[Stored items from a collection]
"""

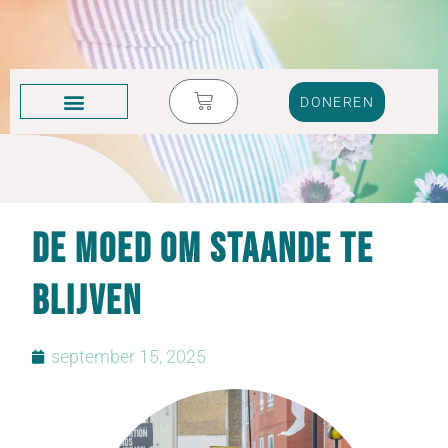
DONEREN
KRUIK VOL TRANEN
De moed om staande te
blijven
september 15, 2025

"""
"""

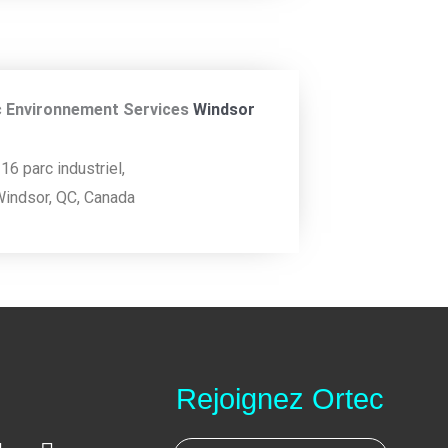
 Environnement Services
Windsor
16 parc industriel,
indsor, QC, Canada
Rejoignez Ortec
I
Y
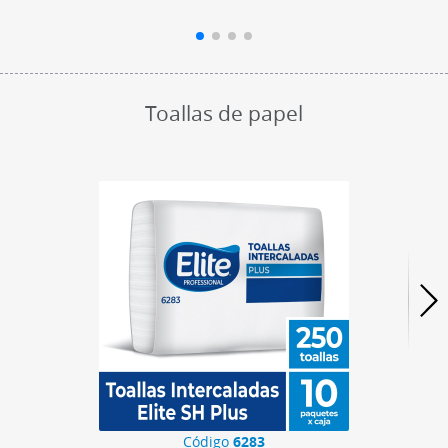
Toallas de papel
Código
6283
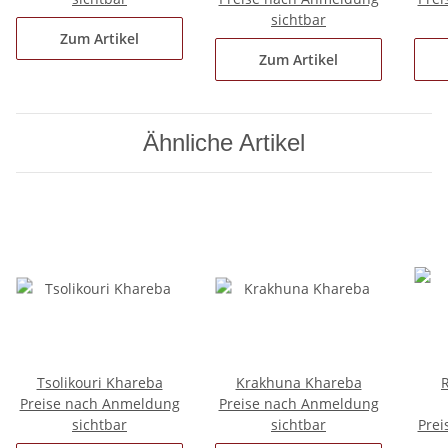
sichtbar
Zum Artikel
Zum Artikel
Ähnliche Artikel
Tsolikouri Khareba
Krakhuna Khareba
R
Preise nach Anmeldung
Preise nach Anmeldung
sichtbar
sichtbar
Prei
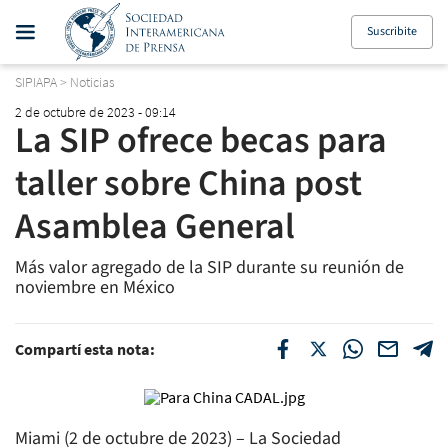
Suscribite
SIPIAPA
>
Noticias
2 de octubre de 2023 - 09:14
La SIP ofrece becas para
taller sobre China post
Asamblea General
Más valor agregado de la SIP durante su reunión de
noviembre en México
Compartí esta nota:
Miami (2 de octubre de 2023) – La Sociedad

"""

_What this task involves_
In the rows above, rewrite everything from the line containing "Toallas de papel" down to the line containing "Miami (2 de octubre de 2023) – La Sociedad", putting "Zum Produkt" wherever "Zum Artikel" appears and leaving all else unchanged. Omit the pictures from your answer.

_Problem solution_
Toallas de papel
Código
6283
sichtbar
Zum Produkt
Zum Produkt
Ähnliche Artikel
Tsolikouri Khareba
Krakhuna Khareba
R
Preise nach Anmeldung
Preise nach Anmeldung
sichtbar
sichtbar
Prei
Suscribite
SIPIAPA
>
Noticias
2 de octubre de 2023 - 09:14
La SIP ofrece becas para
taller sobre China post
Asamblea General
Más valor agregado de la SIP durante su reunión de
noviembre en México
Compartí esta nota:
Miami (2 de octubre de 2023) – La Sociedad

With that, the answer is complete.